Photo by Anadolu Agency/Getty Images . My response, much as try to restrain it, has been to let animal panic tear toothily into logic. Every time someone on a train coughs, or sneezes, or brushes my hand with theirs while reaching for the door opening button, I wish a slow, drawn-out death upon them because THAT'S EXACTLY WHAT THEY'VE JUST SENTENCED ME TO. In my mind, every sniffle is yet another step on the path to Racoon City, even though I know (because I've Googled, twice today) that a runny nose is not a coronavirus symptom.

I also know that, even if I don't show any symptoms, that I'll be self-isolating within the fortnight. The process has already begun — I've cancelled plans, stopped going into the office, quit the gym (the latter wisely, after erupting at some poor, almost definitely corona-free man who had the gall to touch one of my weights, which I then bathed in so much disinfectant it became impossible to pick up). I'm afraid of strangers, of colleagues, of friends and family. After reading about someone who gave coronavirus to their dog, I'm now suspicious of mine, in case he's been leaving the house at night and licking the patients at Lewisham Hospital.

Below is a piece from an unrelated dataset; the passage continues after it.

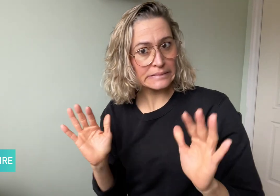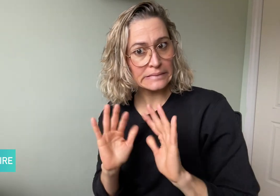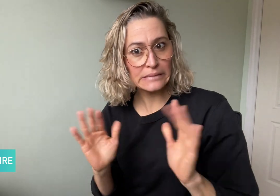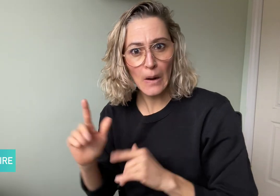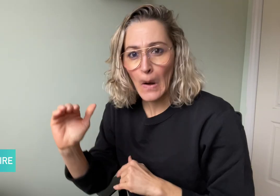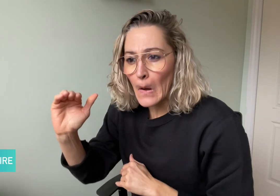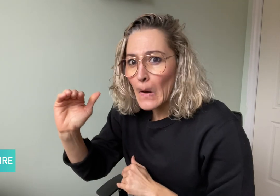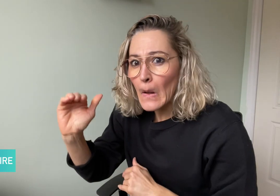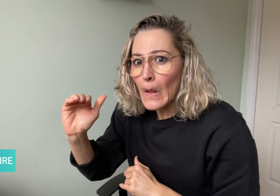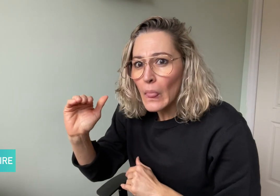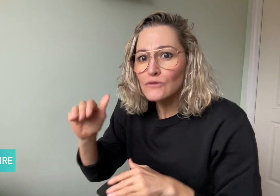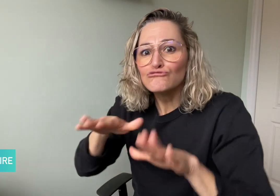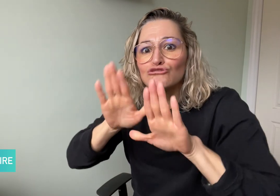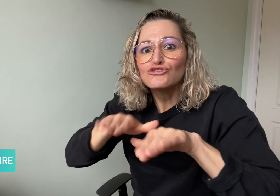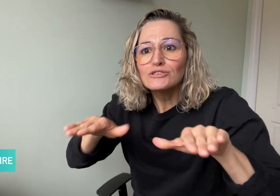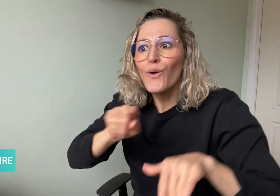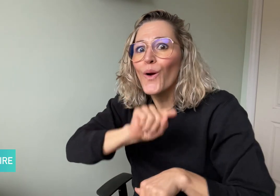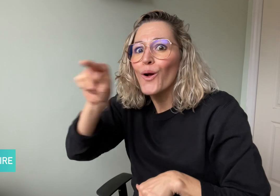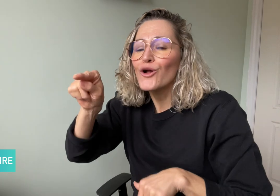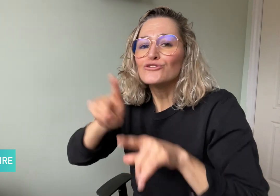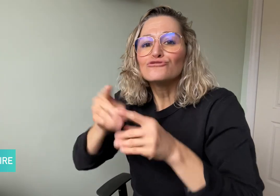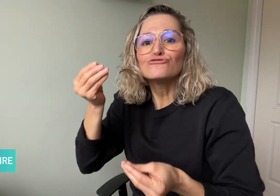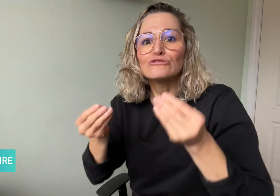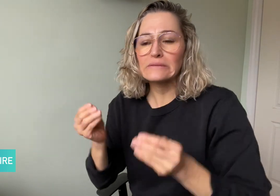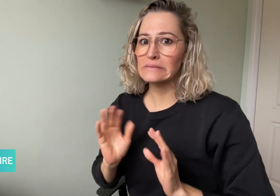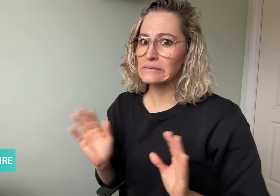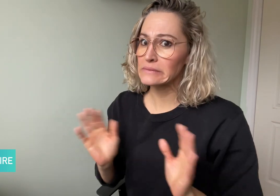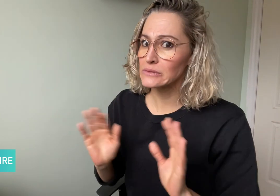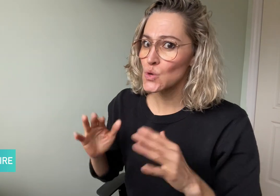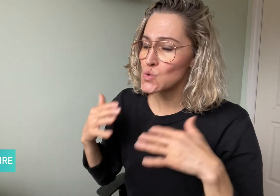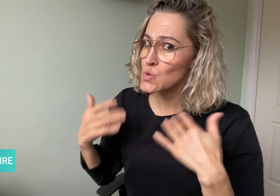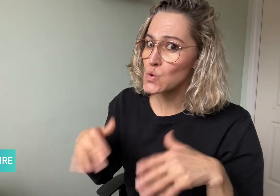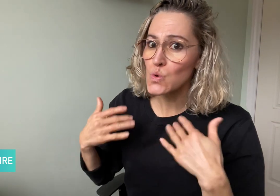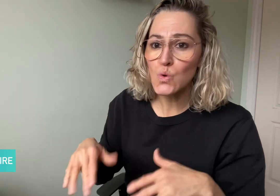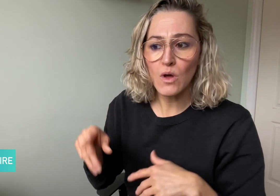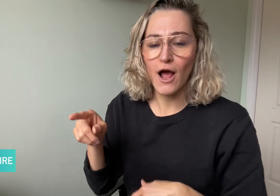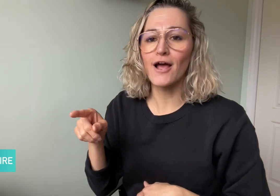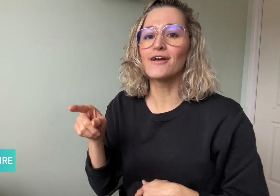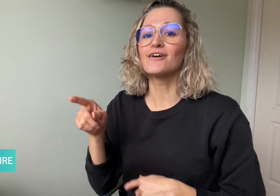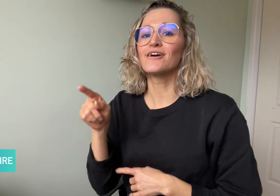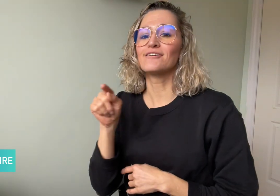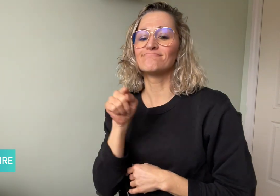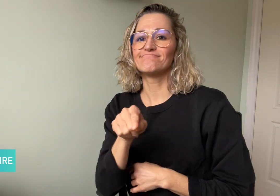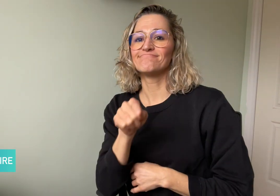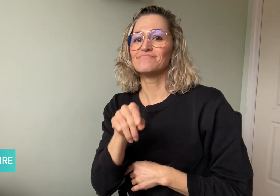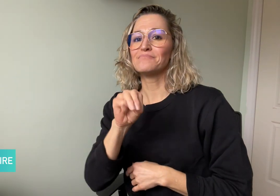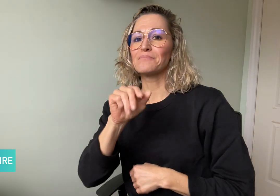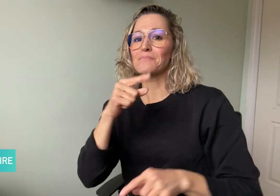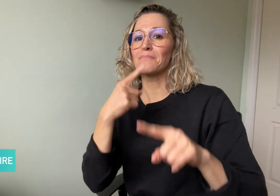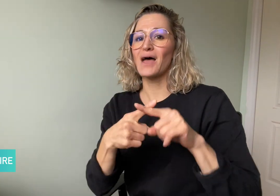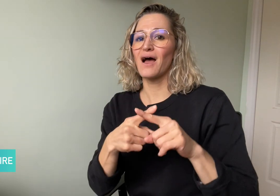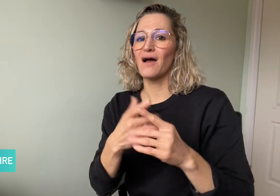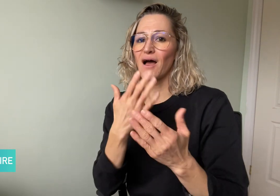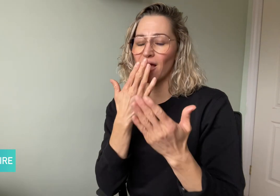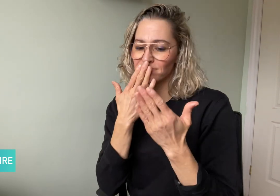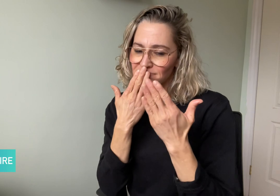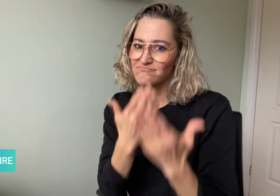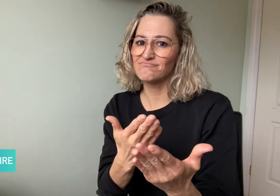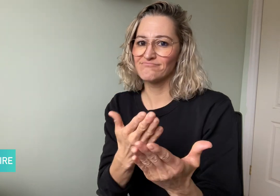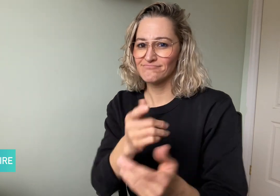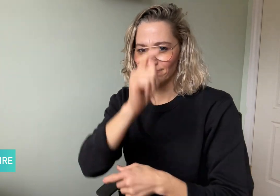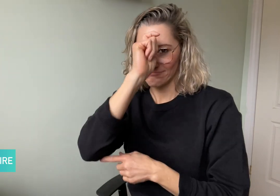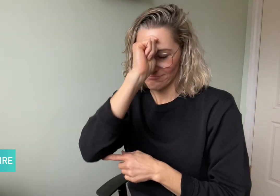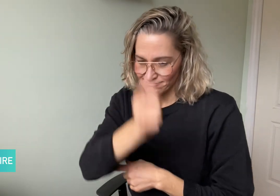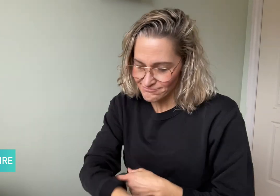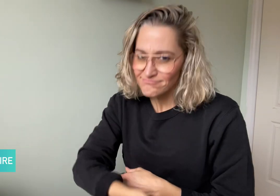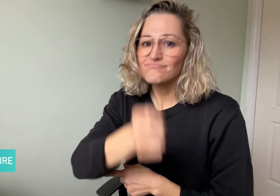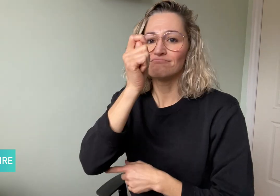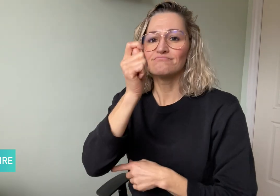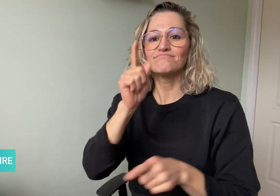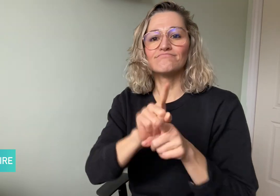and mountains, which is not suitable for little kids.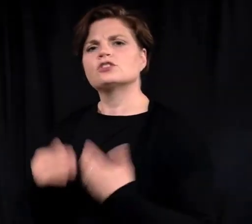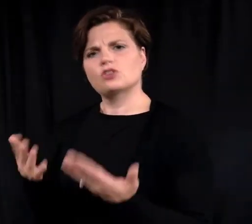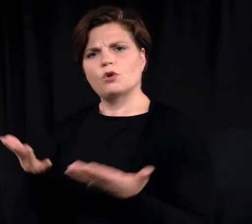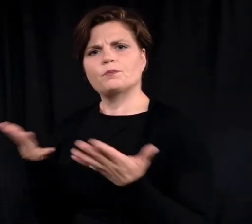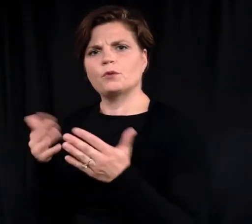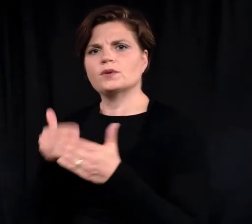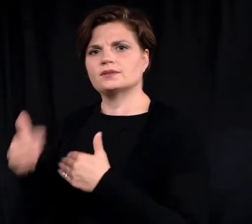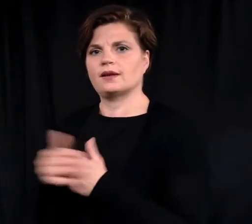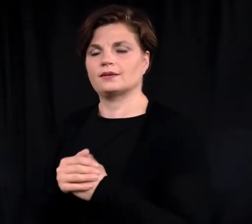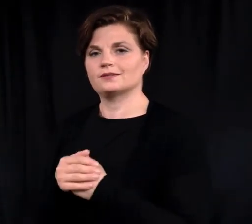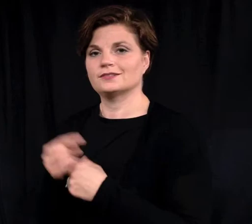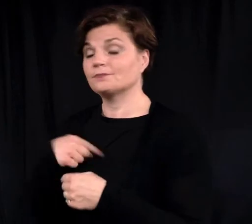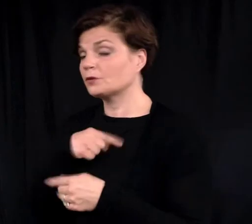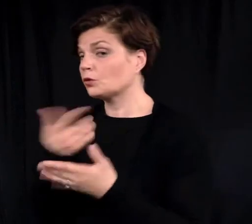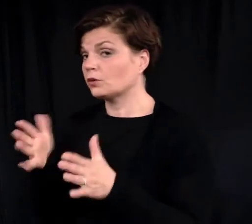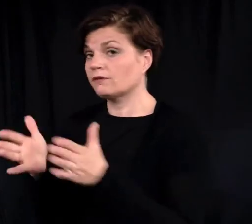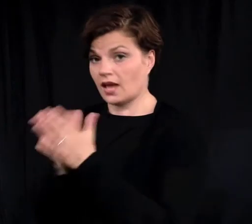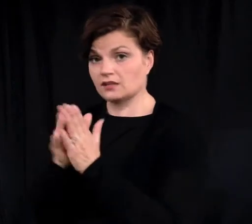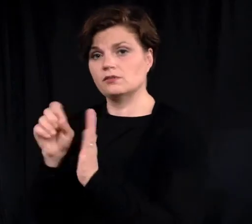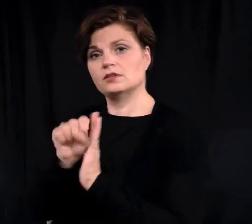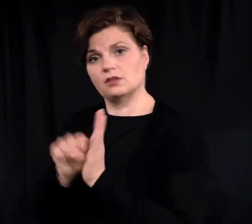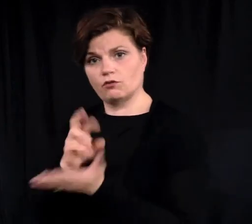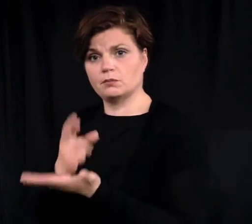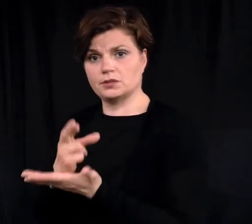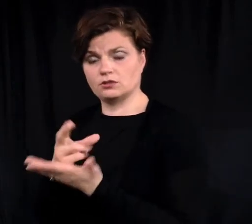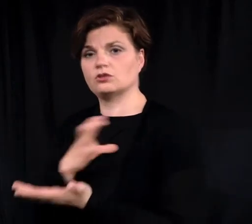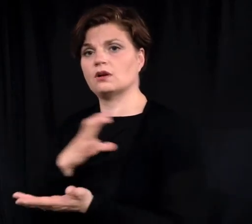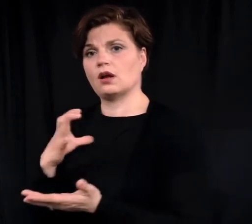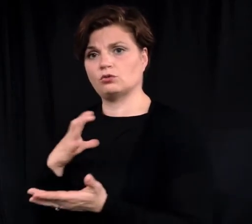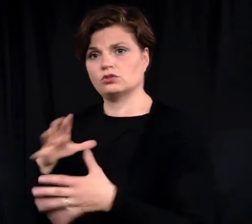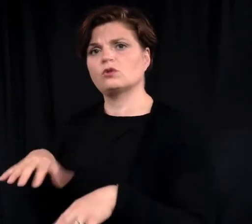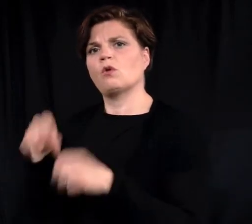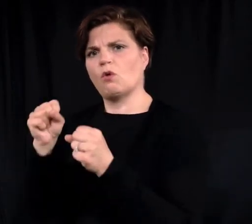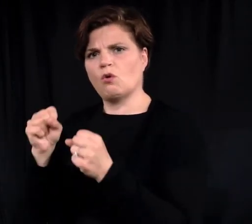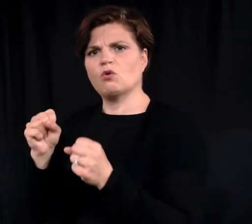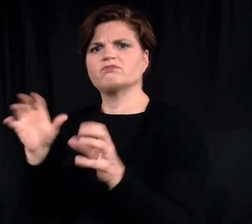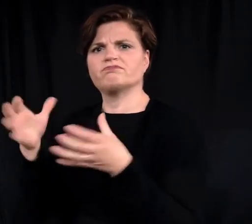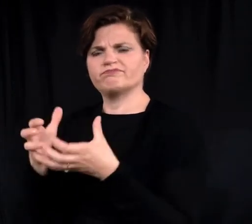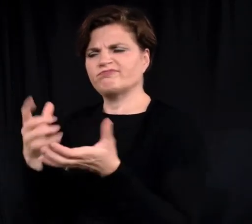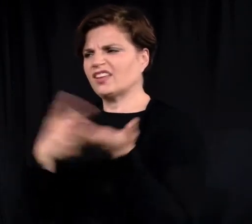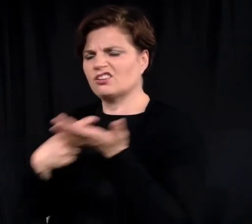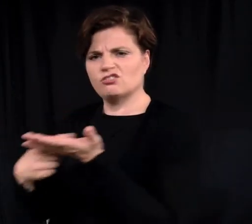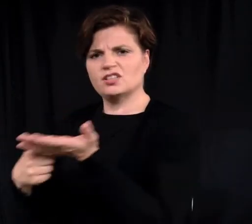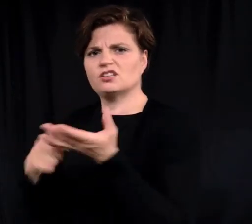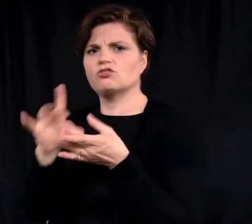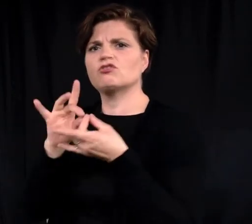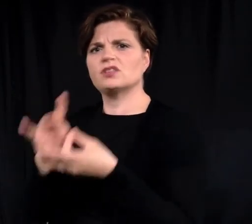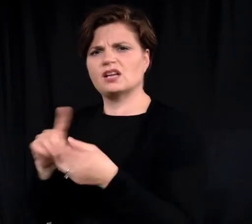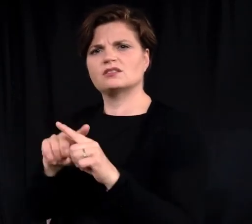So, what's next? We have asked the State Rehabilitation Council to hold a hearing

The reality is that I'm fine, and that even if I'm not fine, I'll still be fine, since I'm lucky enough to be comparatively young, comparatively healthy and to live in a comparatively prepared, medically advanced country. It's the at-risk that I should be worried about, yet here I am, holed up at home, in a fortress built from bulk-bought risotto rice and loo roll and surgical masks (I lied, I did get the ones with the special plastic shield), spraying disinfectant at my cat every time he tries to creep his way inside. It's lonely in here, and at the moment, it's a hell of a lot more poisonous than the world it's supposed to be protecting me from.